• [WORK TO COMPLETE]:
Return nothing except the lines from the one that contains "Sandigliano" through the end of the material below, each exactly as given.

-- Opening Marker --

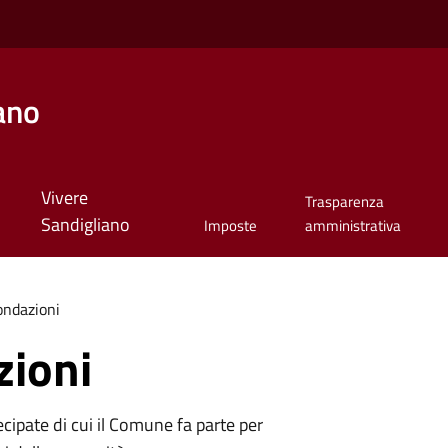
ano
Vivere
Trasparenza
Sandigliano
Imposte
amministrativa
ondazioni
zioni
tecipate di cui il Comune fa parte per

-- Closing Marker --

• [ANSWER AREA]:
Sandigliano
Imposte
amministrativa
ondazioni
zioni
tecipate di cui il Comune fa parte per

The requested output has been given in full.